In just a little while, she will go into Assembly and she will give a speech. She hates talking in front of people like that. But today she will give her speech because she is running for next year’s student council. Vice President. I have no idea what the outcome will be of today’s student voting, but I know that no matter what, A- is proving something to herself.
She’s also making quite the statement, whether she realizes it or not.
She’s standing up for mental health awareness. She is standing up to the stigma and the falsehoods that surround mental health.
She is telling students with ADHD, Depression, Anxiety, Self Harm, or other invisible disabilities that they count.
Running for vice president of student council she is saying she will NOT sit in a corner alone. She is saying that just because she doesn’t do things the way others do them, or just because she battles with her own brain daily that she is not less.
She is blasting through the stereotypes of what “harmers” look like, or how they behave. She is showing how ADHD creates unique, out of the box thinking that makes for excellent leaders. She is showing that having Depression and Anxiety do not make you unworthy and that you have nothing to be ashamed of – nothing to hide from.

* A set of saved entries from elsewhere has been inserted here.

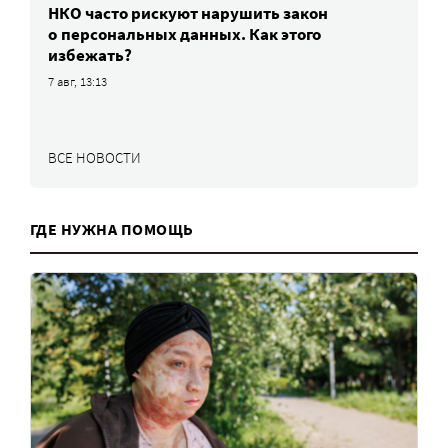
НКО часто рискуют нарушить закон
о персональных данных. Как этого
избежать?
7 авг, 13:13
ВСЕ НОВОСТИ
ГДЕ НУЖНА ПОМОЩЬ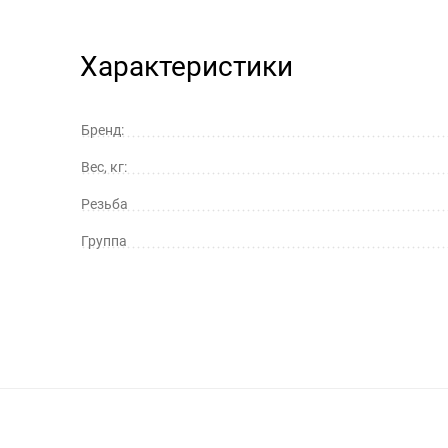
Характеристики
Бренд:
Вес, кг:
Резьба
Группа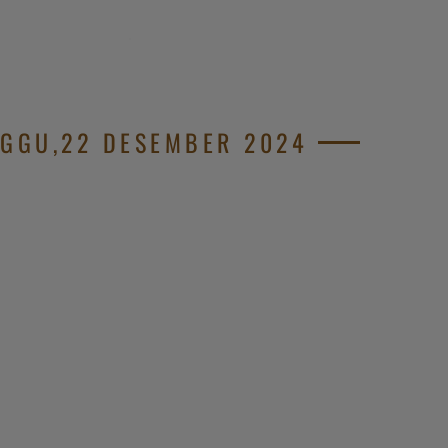
.
GGU,22 DESEMBER 2024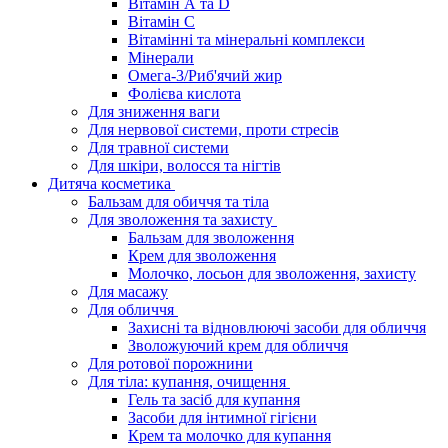
Вітамін А та D
Вітамін С
Вітамінні та мінеральні комплекси
Мінерали
Омега-3/Риб'ячий жир
Фолієва кислота
Для зниження ваги
Для нервової системи, проти стресів
Для травної системи
Для шкіри, волосся та нігтів
Дитяча косметика
Бальзам для обиччя та тіла
Для зволоження та захисту
Бальзам для зволоження
Крем для зволоження
Молочко, лосьон для зволоження, захисту
Для масажу
Для обличчя
Захисні та відновлюючі засоби для обличчя
Зволожуючий крем для обличчя
Для ротової порожнини
Для тіла: купання, очищення
Гель та засіб для купання
Засоби для інтимної гігієни
Крем та молочко для купання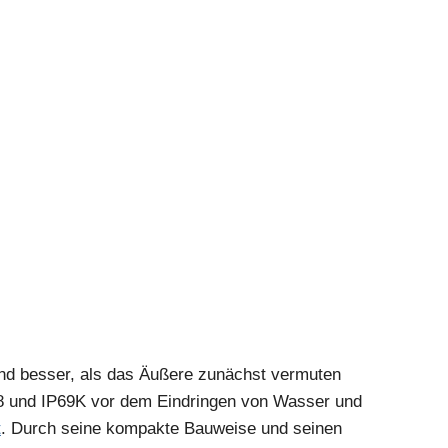
sind besser, als das Äußere zunächst vermuten
P68 und IP69K vor dem Eindringen von Wasser und
t
. Durch seine kompakte Bauweise und seinen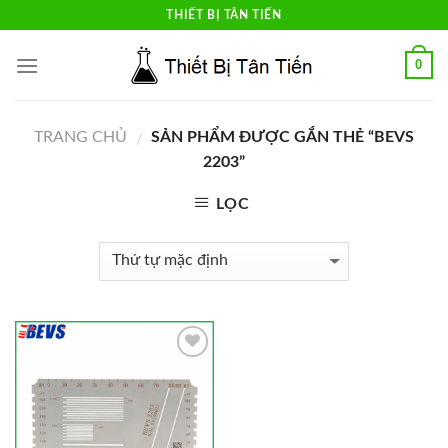
Skip
THIẾT BỊ TÂN TIẾN
to
content
0
TRANG CHỦ
SẢN PHẨM ĐƯỢC GẮN THẺ “BEVS
/
2203”
LỌC
Add to
Wishlist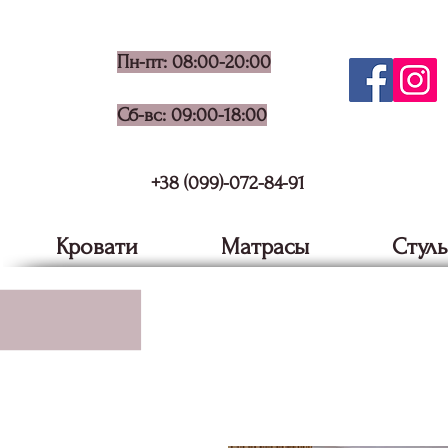
Пн-пт: 08:00-20:00
Сб-вс: 09:00-18:00
+38 (099)-072-84-91
Кровати
Матрасы
Стуль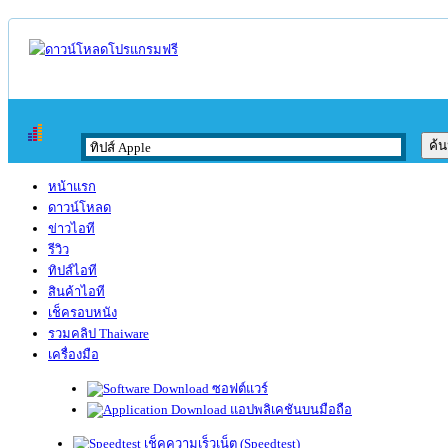
หน้าแรก
ดาวน์โหลด
ข่าวไอที
รีวิว
ทิปส์ไอที
สินค้าไอที
เช็ครอบหนัง
รวมคลิป Thaiware
เครื่องมือ
ซอฟต์แวร์
แอปพลิเคชันบนมือถือ
เช็คความเร็วเน็ต (Speedtest)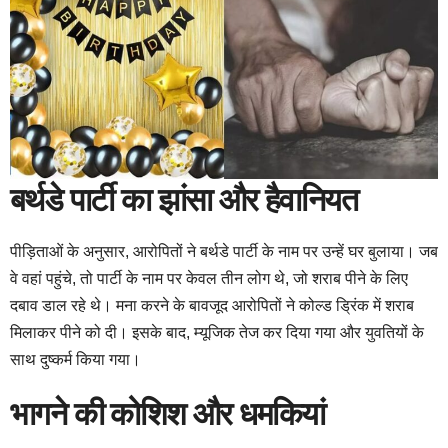
बर्थडे पार्टी का झांसा और हैवानियत
पीड़िताओं के अनुसार, आरोपितों ने बर्थडे पार्टी के नाम पर उन्हें घर बुलाया। जब
वे वहां पहुंचे, तो पार्टी के नाम पर केवल तीन लोग थे, जो शराब पीने के लिए
दबाव डाल रहे थे। मना करने के बावजूद आरोपितों ने कोल्ड ड्रिंक में शराब
मिलाकर पीने को दी। इसके बाद, म्यूजिक तेज कर दिया गया और युवतियों के
साथ दुष्कर्म किया गया।
भागने की कोशिश और धमकियां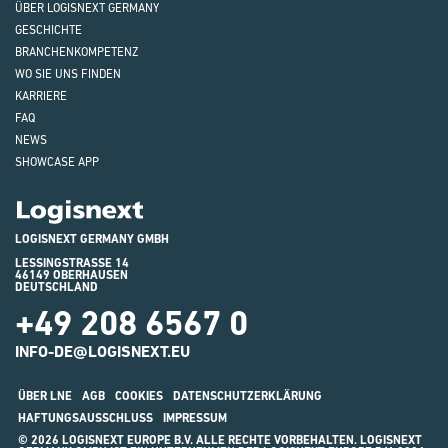
ÜBER LOGISNEXT GERMANY
GESCHICHTE
BRANCHEN
KOMPETENZ
WO SIE UNS FINDEN
KARRIERE
FAQ
NEWS
SHOWCASE APP
Logisnext
LOGISNEXT GERMANY GMBH
LESSINGSTRASSE 14
46149 OBERHAUSEN
DEUTSCHLAND
+49 208 6567 0
INFO-DE@LOGISNEXT.EU
ÜBER LNE
AGB
COOKIES
DATENSCHUTZERKLÄRUNG
HAFTUNGSAUSSCHLUSS
IMPRESSUM
© 2026 LOGISNEXT EUROPE B.V. ALLE RECHTE VORBEHALTEN. LOGISNEXT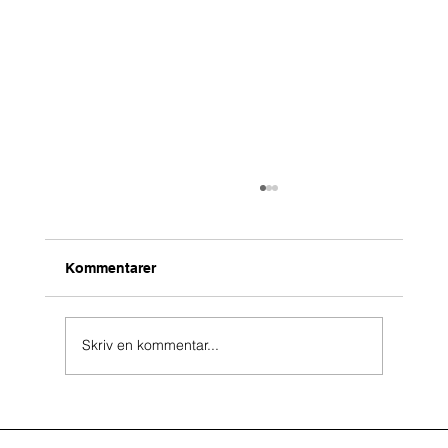
Kommentarer
Skriv en kommentar...
Arkitekt i Sønderborg: Fokus
Arkitektonisk Huse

A- has shown herself that the quirky, awkward, weird kid that used to get made fun of has something to offer. She has made friends, and has really felt accepted by many for who she is. People have told her so many times this year that her awkwardness is “cute.” She isn’t sure how to take that one – but she has also shown her other side; the funny creative one, the caring helpful one, the loyal intelligent one. And it works. She’s unique to be sure, quirky at best, but from what I can see, it’s what people like about her.
She just had to get out of her own head and put herself out there. That was hard to do after spending years being taunted and teased.
Now, she is a determined force to be reckoned with. She has a great attitude and she is genuinely kind and helpful, which fellow students and teachers alike appreciate.
I don’t know if any of these things will be enough to get her elected as vice president, and I know how badly she wants it so I know how disappointed she will be if she doesn’t win, but I also know that that isn’t really what matters most here.
What matters is the trying. It’s the doing and the standing up for what she believes in. It’s pushing the boundaries of what people expect and what they assume to be true and showing them that they are wrong. It’s about being an inspiration to those who need it and realizing your own vast potential.
People with ADHD are not lazy, stupid or clueless. Harmers are not socially inept loners. Depression isn’t always crying, withdrawal, or appearing sad. Anxiety is more than panic attacks in the restroom.
The face of invisible disabilities is the same face of every person walking around on this earth. It’s the face of every human being.
We all have a story to tell. We all have our private wars and our public face. We all have our strengths and our weaknesses. We all have something to give.
What A- is saying to her fellow students this morning, “I believe in myself, and you should too.”